All statistical analyses were run in the R computing environment33, with α = 0.05. We developed models that allowed us to test, within each study site: (1) if and how coccidia infections changed over time when birds were held on each of the 5-week clean- or dirty-feeder treatments, and, (2) because of potential sex differences in disease34, if and how males and females responded differently to these treatments. We focused on temporal change because our focal prediction was that daily sanitization during the ‘clean’ treatment, or accumulated soiling during the ‘dirty’ treatment, would progressively improve or reduce, respectively, bird health state. Specifically, we built generalized linear models35 (with either a binomial error term or, if the data were overdispersed, a quasipoisson error term), separately for our rural and our urban site and for our two measures of coccidiosis (severity and presence), that contained sex, feeder treatment, and time since the feeder treatment began as our main effects and included all possible interaction terms. For the coccidia-presence models, we used logistic regression with a binary response variable (presence/absence of coccidia). We conducted post-hoc tests when variables were statistically significant, with special attention to higher-order terms containing time since treatment began; when a term with this variable was significant (e.g. sex × treatment type × treatment duration), we used either univariate generalized linear models (for coccidia-severity models) or univariate logistic regression (for coccidia-presence models) to test the hypothesis that the slope of the line differed from zero. We also ran Tukey’s post-hoc tests to compare line slopes between the sexes and within the treatments, to determine if disease state changed differently over time when males and females fed from clean v. dirty feeders. We initially included age (hatch-year v. after-hatch-year) as a variable in the models, but no terms containing age (i.e. either as a main effect or in interaction terms) were significant, so we excluded age as a variable in final analyses (Table 1).

Pixel coordinate tracking lines
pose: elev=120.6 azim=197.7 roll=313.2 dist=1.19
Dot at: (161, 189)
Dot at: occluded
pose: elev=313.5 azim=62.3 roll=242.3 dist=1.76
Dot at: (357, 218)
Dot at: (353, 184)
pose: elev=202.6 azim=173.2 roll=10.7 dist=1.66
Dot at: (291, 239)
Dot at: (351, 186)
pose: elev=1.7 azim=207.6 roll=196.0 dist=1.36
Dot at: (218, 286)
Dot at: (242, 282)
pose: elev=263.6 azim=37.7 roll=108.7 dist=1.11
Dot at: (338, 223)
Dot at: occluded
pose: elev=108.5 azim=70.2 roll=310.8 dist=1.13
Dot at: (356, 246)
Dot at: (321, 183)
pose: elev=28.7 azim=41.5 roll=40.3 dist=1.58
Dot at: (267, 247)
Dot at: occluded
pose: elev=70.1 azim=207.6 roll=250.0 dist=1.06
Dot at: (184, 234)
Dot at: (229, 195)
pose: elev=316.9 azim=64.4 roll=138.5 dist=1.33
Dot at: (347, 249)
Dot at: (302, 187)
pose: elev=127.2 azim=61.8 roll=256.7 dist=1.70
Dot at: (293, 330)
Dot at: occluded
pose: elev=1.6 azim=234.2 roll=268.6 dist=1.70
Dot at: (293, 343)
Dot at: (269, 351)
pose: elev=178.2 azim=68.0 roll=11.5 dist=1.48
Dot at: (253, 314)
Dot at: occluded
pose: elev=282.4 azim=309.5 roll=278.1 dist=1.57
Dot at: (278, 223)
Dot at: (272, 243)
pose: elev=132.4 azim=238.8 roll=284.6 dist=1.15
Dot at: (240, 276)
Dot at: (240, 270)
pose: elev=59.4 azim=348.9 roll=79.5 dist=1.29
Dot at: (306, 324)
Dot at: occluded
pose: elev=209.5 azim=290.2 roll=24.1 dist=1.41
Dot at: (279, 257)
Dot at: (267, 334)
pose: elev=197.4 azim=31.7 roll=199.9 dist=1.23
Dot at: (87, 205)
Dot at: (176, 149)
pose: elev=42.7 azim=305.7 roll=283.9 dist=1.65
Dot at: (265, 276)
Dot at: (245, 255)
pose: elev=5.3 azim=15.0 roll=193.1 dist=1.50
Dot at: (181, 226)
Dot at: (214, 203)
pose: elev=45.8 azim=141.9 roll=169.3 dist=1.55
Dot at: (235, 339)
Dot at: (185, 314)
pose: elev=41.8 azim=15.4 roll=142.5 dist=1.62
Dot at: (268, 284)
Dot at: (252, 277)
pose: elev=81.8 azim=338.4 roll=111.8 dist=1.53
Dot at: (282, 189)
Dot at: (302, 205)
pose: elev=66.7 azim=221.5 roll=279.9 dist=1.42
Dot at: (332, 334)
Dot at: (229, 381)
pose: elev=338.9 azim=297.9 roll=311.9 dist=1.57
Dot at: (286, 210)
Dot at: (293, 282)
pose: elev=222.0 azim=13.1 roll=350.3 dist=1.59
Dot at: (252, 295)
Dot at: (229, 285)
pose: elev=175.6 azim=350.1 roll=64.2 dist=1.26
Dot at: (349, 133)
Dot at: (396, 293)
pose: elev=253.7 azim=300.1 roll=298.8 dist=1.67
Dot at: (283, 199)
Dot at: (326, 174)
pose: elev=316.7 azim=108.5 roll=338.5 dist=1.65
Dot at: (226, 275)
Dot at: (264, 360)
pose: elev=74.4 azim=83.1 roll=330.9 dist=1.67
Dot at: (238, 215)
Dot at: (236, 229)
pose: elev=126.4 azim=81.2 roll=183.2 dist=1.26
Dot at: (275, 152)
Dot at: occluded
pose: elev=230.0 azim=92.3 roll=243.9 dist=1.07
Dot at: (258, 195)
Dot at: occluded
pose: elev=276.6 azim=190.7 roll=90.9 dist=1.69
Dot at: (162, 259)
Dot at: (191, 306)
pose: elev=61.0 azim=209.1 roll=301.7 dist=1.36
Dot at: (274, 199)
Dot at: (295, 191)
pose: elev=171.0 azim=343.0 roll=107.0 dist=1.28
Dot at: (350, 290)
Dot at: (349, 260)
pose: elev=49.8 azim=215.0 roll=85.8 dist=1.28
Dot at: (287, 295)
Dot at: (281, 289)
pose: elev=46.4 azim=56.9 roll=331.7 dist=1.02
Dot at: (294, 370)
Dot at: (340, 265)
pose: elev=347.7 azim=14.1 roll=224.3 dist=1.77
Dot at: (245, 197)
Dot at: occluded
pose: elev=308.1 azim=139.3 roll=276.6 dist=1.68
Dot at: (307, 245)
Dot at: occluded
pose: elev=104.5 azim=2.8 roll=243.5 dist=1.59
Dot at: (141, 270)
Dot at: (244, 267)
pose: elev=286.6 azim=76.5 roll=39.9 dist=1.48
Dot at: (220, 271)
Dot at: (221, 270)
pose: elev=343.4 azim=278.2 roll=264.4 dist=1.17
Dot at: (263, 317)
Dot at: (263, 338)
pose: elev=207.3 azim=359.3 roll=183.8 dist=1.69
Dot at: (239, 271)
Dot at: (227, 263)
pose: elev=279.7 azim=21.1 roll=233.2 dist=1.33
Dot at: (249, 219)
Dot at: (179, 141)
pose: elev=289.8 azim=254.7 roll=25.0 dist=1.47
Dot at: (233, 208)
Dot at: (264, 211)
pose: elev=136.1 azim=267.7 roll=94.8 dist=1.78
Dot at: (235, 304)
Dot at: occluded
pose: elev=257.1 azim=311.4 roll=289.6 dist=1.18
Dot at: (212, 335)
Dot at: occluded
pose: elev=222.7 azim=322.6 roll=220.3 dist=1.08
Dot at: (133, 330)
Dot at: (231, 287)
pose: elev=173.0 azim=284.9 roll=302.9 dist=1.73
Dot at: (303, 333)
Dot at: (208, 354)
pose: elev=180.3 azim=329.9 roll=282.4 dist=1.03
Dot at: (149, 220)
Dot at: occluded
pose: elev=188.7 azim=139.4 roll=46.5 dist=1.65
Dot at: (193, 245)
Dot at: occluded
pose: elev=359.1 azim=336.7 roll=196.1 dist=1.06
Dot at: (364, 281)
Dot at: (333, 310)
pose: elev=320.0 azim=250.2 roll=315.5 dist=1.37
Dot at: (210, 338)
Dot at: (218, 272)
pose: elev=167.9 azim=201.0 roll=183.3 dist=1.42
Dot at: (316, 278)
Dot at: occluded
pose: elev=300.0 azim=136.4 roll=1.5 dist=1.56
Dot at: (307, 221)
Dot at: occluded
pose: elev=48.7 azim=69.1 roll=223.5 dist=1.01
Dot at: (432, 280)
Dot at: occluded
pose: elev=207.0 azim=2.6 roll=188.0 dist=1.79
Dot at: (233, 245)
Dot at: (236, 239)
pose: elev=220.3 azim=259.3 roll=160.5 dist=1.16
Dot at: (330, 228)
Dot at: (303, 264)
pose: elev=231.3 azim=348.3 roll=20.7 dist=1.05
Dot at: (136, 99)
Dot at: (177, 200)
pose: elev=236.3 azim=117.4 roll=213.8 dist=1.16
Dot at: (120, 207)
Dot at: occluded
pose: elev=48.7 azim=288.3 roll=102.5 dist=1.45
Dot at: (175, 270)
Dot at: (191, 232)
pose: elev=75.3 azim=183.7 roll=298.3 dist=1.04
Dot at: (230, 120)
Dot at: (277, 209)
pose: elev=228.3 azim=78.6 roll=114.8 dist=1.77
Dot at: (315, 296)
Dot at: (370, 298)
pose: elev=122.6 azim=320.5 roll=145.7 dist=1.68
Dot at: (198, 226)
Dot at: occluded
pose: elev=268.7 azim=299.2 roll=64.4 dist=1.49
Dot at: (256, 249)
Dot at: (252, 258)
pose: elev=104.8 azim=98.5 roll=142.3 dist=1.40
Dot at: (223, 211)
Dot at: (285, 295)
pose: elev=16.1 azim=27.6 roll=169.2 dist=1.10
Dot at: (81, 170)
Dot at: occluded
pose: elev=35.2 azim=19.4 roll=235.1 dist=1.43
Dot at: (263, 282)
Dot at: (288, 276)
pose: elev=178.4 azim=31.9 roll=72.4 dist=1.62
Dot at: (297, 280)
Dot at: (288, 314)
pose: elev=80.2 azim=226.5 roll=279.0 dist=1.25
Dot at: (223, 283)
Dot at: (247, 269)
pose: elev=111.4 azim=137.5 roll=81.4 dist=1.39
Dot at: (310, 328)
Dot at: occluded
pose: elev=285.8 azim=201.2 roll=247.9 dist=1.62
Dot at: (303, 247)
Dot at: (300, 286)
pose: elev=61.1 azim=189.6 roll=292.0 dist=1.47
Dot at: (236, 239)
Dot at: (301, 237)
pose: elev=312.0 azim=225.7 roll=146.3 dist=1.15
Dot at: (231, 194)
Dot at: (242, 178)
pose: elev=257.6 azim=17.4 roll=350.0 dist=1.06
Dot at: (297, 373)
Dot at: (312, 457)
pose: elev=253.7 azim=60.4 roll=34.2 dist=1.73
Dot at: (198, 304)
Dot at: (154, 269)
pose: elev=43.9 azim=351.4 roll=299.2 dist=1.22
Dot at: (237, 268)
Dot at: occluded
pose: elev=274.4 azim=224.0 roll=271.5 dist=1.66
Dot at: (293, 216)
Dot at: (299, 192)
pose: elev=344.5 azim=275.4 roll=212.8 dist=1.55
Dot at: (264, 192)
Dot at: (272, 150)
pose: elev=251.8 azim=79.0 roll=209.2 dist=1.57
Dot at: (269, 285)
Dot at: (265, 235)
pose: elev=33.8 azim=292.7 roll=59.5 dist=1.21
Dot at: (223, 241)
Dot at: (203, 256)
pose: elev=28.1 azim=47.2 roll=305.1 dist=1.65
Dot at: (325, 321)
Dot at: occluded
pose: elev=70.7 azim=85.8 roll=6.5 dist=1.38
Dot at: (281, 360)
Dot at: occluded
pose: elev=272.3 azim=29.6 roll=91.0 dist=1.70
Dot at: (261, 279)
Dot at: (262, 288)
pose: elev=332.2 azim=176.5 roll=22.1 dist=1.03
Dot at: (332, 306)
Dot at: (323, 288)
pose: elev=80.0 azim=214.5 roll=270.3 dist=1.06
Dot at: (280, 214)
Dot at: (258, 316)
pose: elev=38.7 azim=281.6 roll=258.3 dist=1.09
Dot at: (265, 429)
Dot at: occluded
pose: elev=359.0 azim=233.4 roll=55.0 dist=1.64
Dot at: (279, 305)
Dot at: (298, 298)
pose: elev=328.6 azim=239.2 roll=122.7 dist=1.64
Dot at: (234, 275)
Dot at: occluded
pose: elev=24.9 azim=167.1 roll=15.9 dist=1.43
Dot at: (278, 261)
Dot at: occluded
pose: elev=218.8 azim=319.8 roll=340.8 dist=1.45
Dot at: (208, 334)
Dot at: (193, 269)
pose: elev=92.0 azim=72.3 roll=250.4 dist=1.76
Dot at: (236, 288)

Things to do =>
1. According to the statistical analyses passage, why was age left out of the final analyses?
2. Write the next part of the statistical analyses passage, starting after its final sentence.
The lines above aren't needed for anything here.

Answers for the exercise =>
1. No terms containing age, either as a main effect or in interaction terms, were significant.

2.
Table 1 Output of generalized linear models testing effects of sex, feeder treatment, time, and their interactions on coccidia severity and presence in birds from our rural (n = 75 males, 40 females) and urban (n = 62 males, 55 females) study sites.


Rural feeder cleanliness and disease

We found significant effects of the sex × treatment and sex × treatment × time interactions on disease severity in rural birds (Table 1). Post-hoc analyses revealed that coccidiosis severity in rural males, but not females, temporally responded differently to the clean v. dirty treatments (Table 2a). Specifically, as predicted, coccidia score in rural males significantly increased over time during the ‘dirty-feeder’ treatment and significantly decreased over time during the ‘clean-feeder’ treatment (Fig. 1, Table 2b); however, severity of coccidiosis did not change significantly over time in response to either feeder-cleanliness treatment in rural females (Table 2b). We found no significant effect of any variable on presence of coccidiosis in rural birds (Fig. 1, Table 1).

Table 2 Results of post-hoc analyses comparing disease state between birds of different sex, on the different feeder treatments, and over time within the treatments.
Figure 1

Scatterplots showing temporal variation in coccidiosis in males (blue lines) and females (pink lines) from our rural study site on the different feeder treatments (clean vs. dirty): (a) coccidia severity (shown as integer scores from 0 to 5), and (b) coccidia presence. Dirty-treatment data are shown against a gray background, whereas clean-treatment data are shown against the white background. Point size is proportional to the number of overlapping observations. Solid lines denote slopes that were statistically significant different from zero, whereas dashed lines signify slopes that did not differ from zero. The figure was drawn using R software33.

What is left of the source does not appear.